After announcing a reversal of plan to charge a 20 percent toll on cargo passing through the Strait of Hormuz, U.S. President Donald Trump said he would authorize the bombing of Iran's energy infrastructure next week if Iran doesn't come to the table.
The dollar extended losses in Asian trade while gold prices slipped to $4,023 an ounce on concerns over rising oil prices amid escalating Middle East tensions.
Brent crude futures traded up nearly 2 percent above $86 a barrel, extending gains for a third consecutive session on fears of prolonged disruptions to energy supplies.
China's Shanghai Composite index dropped 0.29 percent to 3,955.58 after China's GDP growth came in at 4.3 percent in Q2, the weakest pace since late 2022 and missing market projections.
However, separate industrial output and retail sales released alongside GDP figures showed some signs of improvement in consumer activity in June.
Hong Kong's Hang Seng surged 1.40 percent to 24,681.10, with healthcare and biotech stocks leading the surge.
Japanese markets rose sharply to extend gains for a second consecutive session, driven by short covering in semiconductor-related stocks.
The Nikkei average surged 1.49 percent to 68,751.51 while the broader Topix index ended up 1.22 percent at 4,088.12.
Advantest rallied 5.8 percent and Tokyo Electron advanced 4.4 percent ahead of earnings reports from ASML and TSMC.
Seoul stocks rallied the most in nearly five weeks as semiconductor stocks rebounded from a recent sell-off.
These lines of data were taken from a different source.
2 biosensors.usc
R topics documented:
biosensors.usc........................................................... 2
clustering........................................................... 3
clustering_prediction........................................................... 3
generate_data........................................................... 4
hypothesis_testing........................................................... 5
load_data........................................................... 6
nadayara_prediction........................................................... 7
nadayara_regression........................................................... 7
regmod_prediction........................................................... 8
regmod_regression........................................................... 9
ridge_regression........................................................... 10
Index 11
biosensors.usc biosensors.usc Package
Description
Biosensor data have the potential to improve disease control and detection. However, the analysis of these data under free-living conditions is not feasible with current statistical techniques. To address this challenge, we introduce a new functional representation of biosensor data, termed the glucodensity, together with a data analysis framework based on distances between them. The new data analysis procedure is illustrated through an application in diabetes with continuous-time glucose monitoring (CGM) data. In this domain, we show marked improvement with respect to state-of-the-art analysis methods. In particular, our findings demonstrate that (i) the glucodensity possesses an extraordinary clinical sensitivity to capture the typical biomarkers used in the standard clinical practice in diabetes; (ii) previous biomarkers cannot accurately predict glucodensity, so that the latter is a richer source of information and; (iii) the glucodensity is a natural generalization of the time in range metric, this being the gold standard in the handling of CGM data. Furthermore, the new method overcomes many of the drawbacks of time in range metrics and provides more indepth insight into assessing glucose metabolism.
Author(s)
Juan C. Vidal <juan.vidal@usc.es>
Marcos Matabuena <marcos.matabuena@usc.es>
The Kospi index jumped 6.24 percent to 7,284.41.
Market bellwether Samsung Electronics climbed 6.3 percent after upbeat analyst views on the outlook for AI memory demand.
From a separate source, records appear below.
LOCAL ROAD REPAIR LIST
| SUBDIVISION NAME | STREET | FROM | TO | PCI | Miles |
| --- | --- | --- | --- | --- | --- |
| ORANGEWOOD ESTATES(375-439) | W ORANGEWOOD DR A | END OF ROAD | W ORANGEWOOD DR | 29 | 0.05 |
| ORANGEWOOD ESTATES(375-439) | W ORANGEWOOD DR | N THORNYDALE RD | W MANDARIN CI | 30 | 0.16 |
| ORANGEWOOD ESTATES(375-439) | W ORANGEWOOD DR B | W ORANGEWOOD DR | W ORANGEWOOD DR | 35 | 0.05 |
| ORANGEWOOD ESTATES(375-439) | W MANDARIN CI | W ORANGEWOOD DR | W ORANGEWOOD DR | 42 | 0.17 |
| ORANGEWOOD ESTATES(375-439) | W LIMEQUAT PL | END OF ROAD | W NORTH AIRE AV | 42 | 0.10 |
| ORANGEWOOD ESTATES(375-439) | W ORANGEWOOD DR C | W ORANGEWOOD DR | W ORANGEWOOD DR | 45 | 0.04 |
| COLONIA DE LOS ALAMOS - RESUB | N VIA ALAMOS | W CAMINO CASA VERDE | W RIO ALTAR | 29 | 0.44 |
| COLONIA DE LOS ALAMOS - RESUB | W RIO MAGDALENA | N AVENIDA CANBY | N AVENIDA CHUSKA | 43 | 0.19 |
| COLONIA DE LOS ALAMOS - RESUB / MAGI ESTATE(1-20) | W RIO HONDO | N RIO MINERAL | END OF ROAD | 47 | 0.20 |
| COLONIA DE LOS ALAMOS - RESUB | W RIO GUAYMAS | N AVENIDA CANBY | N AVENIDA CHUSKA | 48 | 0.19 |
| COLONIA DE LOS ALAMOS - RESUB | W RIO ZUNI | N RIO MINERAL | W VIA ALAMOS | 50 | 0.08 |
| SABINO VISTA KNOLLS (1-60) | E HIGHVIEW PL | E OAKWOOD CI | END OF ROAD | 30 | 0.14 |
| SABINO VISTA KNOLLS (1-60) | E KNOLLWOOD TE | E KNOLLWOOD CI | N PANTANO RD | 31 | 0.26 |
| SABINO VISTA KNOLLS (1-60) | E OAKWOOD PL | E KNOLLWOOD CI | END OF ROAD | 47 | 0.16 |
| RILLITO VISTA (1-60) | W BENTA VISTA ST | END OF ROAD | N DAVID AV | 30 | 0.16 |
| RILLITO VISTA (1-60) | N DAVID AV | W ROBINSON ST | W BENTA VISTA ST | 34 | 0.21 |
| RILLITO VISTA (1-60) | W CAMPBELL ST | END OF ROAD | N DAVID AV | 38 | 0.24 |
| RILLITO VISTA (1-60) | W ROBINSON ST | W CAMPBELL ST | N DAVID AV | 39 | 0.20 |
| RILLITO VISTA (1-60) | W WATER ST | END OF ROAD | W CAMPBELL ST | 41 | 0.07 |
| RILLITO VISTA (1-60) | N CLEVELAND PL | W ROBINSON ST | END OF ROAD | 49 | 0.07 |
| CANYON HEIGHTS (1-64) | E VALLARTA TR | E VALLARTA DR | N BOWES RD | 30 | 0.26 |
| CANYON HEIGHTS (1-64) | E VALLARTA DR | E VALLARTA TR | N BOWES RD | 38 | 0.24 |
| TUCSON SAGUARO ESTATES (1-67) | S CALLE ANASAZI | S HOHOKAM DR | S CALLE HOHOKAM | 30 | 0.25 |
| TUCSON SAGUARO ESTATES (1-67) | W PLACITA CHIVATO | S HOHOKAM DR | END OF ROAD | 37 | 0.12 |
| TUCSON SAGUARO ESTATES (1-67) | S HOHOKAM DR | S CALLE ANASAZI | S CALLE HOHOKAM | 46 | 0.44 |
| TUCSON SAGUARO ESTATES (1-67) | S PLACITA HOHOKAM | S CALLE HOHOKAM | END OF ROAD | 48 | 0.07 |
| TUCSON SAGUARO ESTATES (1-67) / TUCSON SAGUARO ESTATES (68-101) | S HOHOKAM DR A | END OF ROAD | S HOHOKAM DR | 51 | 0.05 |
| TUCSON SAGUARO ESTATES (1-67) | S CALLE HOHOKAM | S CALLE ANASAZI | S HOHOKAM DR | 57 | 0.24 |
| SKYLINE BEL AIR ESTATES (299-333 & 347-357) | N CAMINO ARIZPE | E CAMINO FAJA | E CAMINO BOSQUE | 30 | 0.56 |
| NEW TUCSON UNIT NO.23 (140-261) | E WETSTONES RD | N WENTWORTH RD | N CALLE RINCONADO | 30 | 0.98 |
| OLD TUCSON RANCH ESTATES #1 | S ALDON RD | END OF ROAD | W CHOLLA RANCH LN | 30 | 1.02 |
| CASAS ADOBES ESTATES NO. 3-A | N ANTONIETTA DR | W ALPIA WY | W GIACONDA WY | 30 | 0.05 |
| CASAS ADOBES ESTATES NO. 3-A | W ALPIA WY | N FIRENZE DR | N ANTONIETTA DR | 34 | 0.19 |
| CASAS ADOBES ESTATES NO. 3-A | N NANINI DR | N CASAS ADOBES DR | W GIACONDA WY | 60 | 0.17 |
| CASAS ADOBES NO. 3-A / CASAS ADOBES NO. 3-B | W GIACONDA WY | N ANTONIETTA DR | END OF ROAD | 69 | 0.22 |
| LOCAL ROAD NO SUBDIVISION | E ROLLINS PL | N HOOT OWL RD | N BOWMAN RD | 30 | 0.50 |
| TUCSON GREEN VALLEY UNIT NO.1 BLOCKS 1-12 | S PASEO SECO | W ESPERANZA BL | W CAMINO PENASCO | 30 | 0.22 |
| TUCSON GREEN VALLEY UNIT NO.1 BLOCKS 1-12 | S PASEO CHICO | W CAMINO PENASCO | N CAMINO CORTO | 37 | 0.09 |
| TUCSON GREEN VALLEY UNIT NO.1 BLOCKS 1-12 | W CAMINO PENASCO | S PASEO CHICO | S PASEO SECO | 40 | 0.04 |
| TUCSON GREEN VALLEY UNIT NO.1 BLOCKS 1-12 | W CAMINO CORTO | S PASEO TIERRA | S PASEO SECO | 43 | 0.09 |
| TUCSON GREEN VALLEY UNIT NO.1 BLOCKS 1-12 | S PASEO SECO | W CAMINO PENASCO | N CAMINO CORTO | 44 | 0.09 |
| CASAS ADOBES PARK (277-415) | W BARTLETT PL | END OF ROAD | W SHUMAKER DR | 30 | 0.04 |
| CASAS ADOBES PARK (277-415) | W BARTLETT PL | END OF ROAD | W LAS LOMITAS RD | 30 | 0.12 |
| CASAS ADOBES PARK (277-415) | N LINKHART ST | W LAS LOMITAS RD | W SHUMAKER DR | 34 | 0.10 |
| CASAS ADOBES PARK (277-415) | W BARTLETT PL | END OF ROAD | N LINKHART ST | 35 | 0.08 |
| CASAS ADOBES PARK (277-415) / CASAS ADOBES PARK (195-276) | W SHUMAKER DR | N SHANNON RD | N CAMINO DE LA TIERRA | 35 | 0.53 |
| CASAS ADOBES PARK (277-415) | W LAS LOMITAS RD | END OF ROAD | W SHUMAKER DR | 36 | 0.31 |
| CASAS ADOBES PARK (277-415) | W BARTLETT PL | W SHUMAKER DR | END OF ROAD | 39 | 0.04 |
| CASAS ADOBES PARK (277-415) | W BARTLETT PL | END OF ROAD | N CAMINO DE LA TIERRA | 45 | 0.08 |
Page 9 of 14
Leading AI memory chipmaker SK Hynix soared 8.8 percent and chip equipment maker Hanmi Semiconductor skyrocketed nearly 30 percent.
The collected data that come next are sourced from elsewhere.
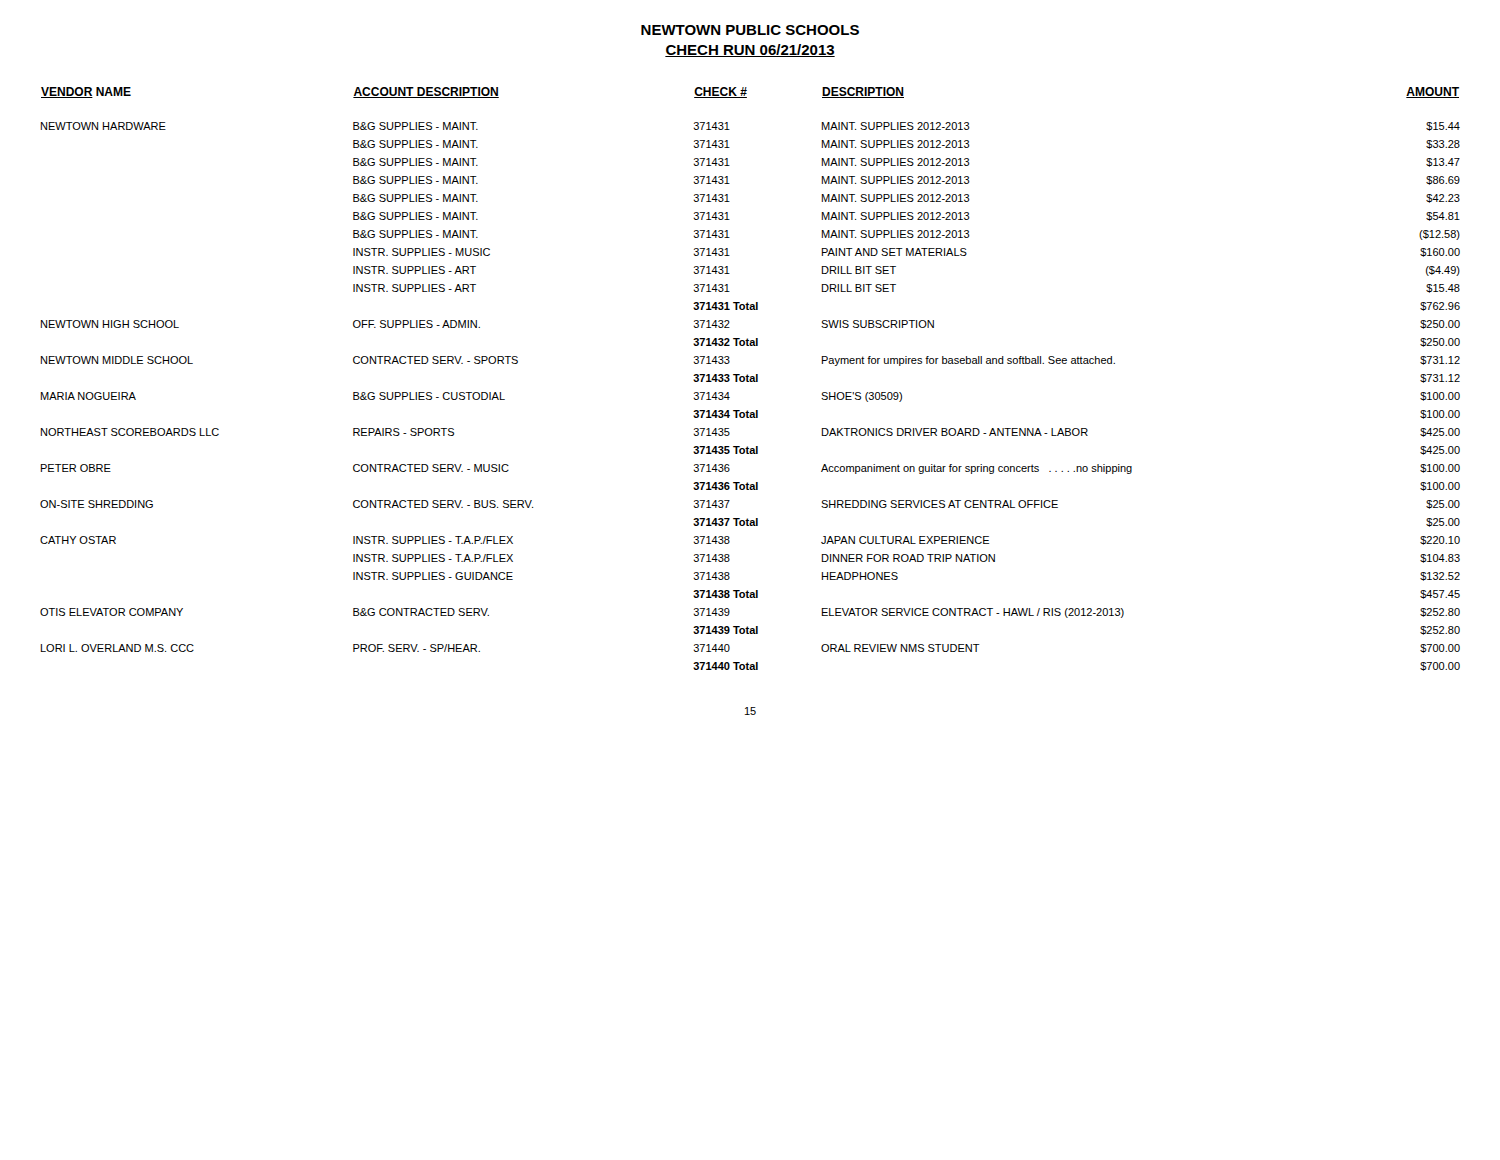NEWTOWN PUBLIC SCHOOLS
CHECH RUN 06/21/2013
| VENDOR NAME | ACCOUNT DESCRIPTION | CHECK # | DESCRIPTION | AMOUNT |
| --- | --- | --- | --- | --- |
| NEWTOWN HARDWARE | B&G SUPPLIES - MAINT. | 371431 | MAINT. SUPPLIES 2012-2013 | $15.44 |
| | B&G SUPPLIES - MAINT. | 371431 | MAINT. SUPPLIES 2012-2013 | $33.28 |
| | B&G SUPPLIES - MAINT. | 371431 | MAINT. SUPPLIES 2012-2013 | $13.47 |
| | B&G SUPPLIES - MAINT. | 371431 | MAINT. SUPPLIES 2012-2013 | $86.69 |
| | B&G SUPPLIES - MAINT. | 371431 | MAINT. SUPPLIES 2012-2013 | $42.23 |
| | B&G SUPPLIES - MAINT. | 371431 | MAINT. SUPPLIES 2012-2013 | $54.81 |
| | B&G SUPPLIES - MAINT. | 371431 | MAINT. SUPPLIES 2012-2013 | ($12.58) |
| | INSTR. SUPPLIES - MUSIC | 371431 | PAINT AND SET MATERIALS | $160.00 |
| | INSTR. SUPPLIES - ART | 371431 | DRILL BIT SET | ($4.49) |
| | INSTR. SUPPLIES - ART | 371431 | DRILL BIT SET | $15.48 |
| | | 371431 Total | | $762.96 |
| NEWTOWN HIGH SCHOOL | OFF. SUPPLIES - ADMIN. | 371432 | SWIS SUBSCRIPTION | $250.00 |
| | | 371432 Total | | $250.00 |
| NEWTOWN MIDDLE SCHOOL | CONTRACTED SERV. - SPORTS | 371433 | Payment for umpires for baseball and softball. See attached. | $731.12 |
| | | 371433 Total | | $731.12 |
| MARIA NOGUEIRA | B&G SUPPLIES - CUSTODIAL | 371434 | SHOE'S (30509) | $100.00 |
| | | 371434 Total | | $100.00 |
| NORTHEAST SCOREBOARDS LLC | REPAIRS - SPORTS | 371435 | DAKTRONICS DRIVER BOARD - ANTENNA - LABOR | $425.00 |
| | | 371435 Total | | $425.00 |
| PETER OBRE | CONTRACTED SERV. - MUSIC | 371436 | Accompaniment on guitar for spring concerts . . . . .no shipping | $100.00 |
| | | 371436 Total | | $100.00 |
| ON-SITE SHREDDING | CONTRACTED SERV. - BUS. SERV. | 371437 | SHREDDING SERVICES AT CENTRAL OFFICE | $25.00 |
| | | 371437 Total | | $25.00 |
| CATHY OSTAR | INSTR. SUPPLIES - T.A.P./FLEX | 371438 | JAPAN CULTURAL EXPERIENCE | $220.10 |
| | INSTR. SUPPLIES - T.A.P./FLEX | 371438 | DINNER FOR ROAD TRIP NATION | $104.83 |
| | INSTR. SUPPLIES - GUIDANCE | 371438 | HEADPHONES | $132.52 |
| | | 371438 Total | | $457.45 |
| OTIS ELEVATOR COMPANY | B&G CONTRACTED SERV. | 371439 | ELEVATOR SERVICE CONTRACT - HAWL / RIS (2012-2013) | $252.80 |
| | | 371439 Total | | $252.80 |
| LORI L. OVERLAND M.S. CCC | PROF. SERV. - SP/HEAR. | 371440 | ORAL REVIEW NMS STUDENT | $700.00 |
| | | 371440 Total | | $700.00 |
15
Australian markets eked out modest gains as a weaker dollar lifted base metals prices and drove a sharp rebound in mining stocks.
The benchmark S&P/ASX 200 rose 0.37 percent to 8,841.10 while the broader All Ordinaries index settled 0.37 percent higher at 9,034.60. BHP Group shares surged 3.2 percent while Rio Tinto added 1.1 percent.
Across the Tasman, New Zealand's benchmark S&P/NZX-50 index slipped 0.12 percent to 13,635.07, giving up early gains and extending losses for a third consecutive session.
U.S. stocks rose overnight as softer inflation data and blockbuster bank earnings offset a profit warning from IBM.
Bond yields dipped and the odds of a July rate hike crashed from 40 percent to 20 percent after data showed both headline and core inflation eased in June.
CPI inflation fell to 3.5 percent in June, coming in below estimates for a 3.8 percent jump and down from 4.2 percent in May, dragged down by the biggest decline in gasoline prices since 2022. Core inflation slowed to 2.6 percent from a seven-month high of 2.9 percent in May.
Meanwhile, crude oil prices pulled back from day's highs after President Trump backed away from his threat to charge a 20 percent toll on all cargo going through the Strait of Hormuz.
The President said he would instead chase 'trade and investment deals' with Persian Gulf nations after speaking to their leaders.
The tech-heavy Nasdaq Composite surged 0.9 percent, the S&P 500 gained 0.4 percent and the narrower Dow finished marginally higher.